But OP came to this board seeking real advice - not a re-hash of personal biases.
And in light of the vast advances in ski technology, even in the last 5 years, it is disingenuous to suggest that OP's 78mm Nordies are "pretty good for up to a couple of feet" when OP is a high intermediate from West Virginia looking to improve the powder/off piste game on trips out west.
First of all - seriously, how many inbounds resort days, even at Whistler, Snowbird, Jackson are deeper than 2 feet? Unless you are skiing in Japan, 3 foot days are not the norm inbounds. By the "couple of feet" criteria, there would be almost no use for skis over 80mm according to the advice above, and that just doesn't compute with reality or the on-mountain experience of the vast majority of skiers (intermediate-expert-pro). Everyone can't possibly be wrong, or be stupid or just simply be less skilled than we were "back in the good old days."
I don't meet to say anything super shocking or controversial here, and this advice is more geared to the western trip than skiing the home mountain, but if OP is venturing anywhere off the groomers at a real western mountain, an 88 class/98 class ski would be noticeably better everywhere over the current Nordies, regardless of ability level.
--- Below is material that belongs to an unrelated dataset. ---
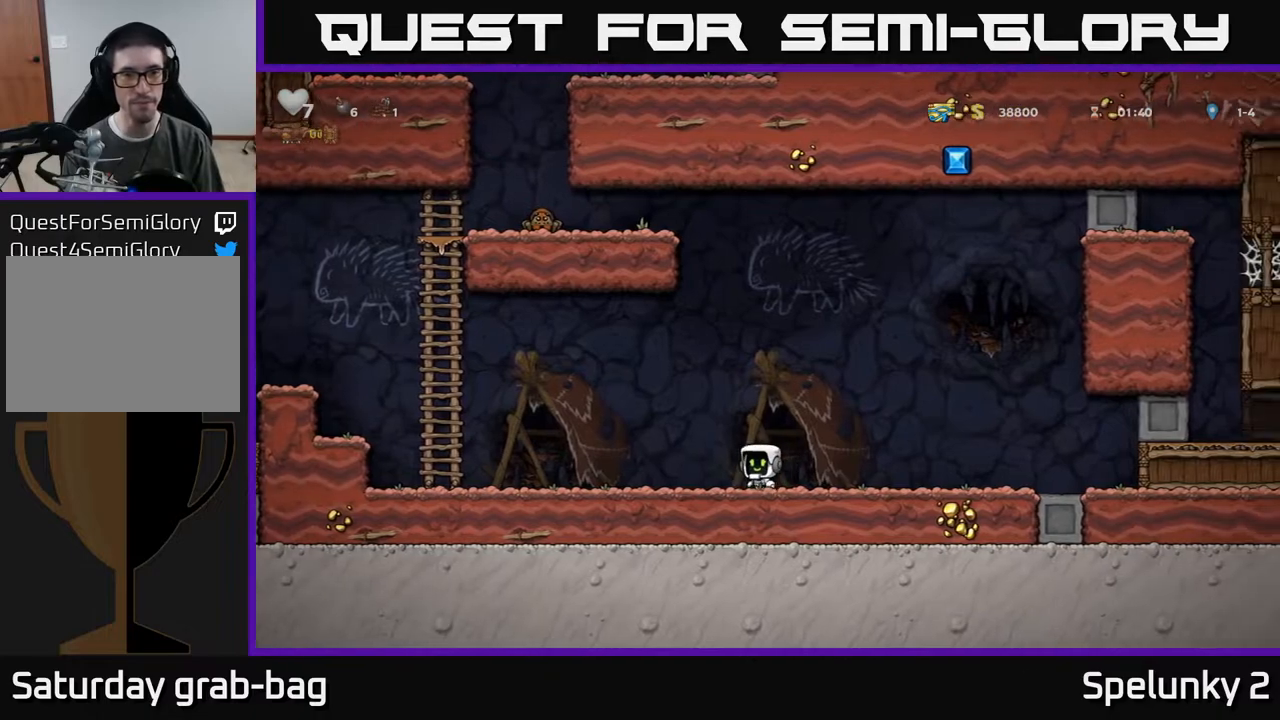
{"buttons": ["A", "DPAD_LEFT"], "left_stick": "center", "right_stick": "center", "events": [[417, "A", "down"]]}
And after 4+ inches, OP would see a substantial improvement with a 88 class or 98 class ski in soft stuff and something like that would be fine-to-awesome in the more typical 6-12" you see on a western powder day. Over a foot, rent something fatter and give it a try.
The good advice in this thread - fly out west without skis, demo every day based on the conditions and decide for yourself. You may like something in the 88 class, 98 class, 1oh class - that's something only you can find out. If you get lucky and hit a powder day, rent something fat (110-125, your choice) and you decide for yourself what you prefer, what works best for you, in deep snow.
Good luck. And have fun trying stuff out.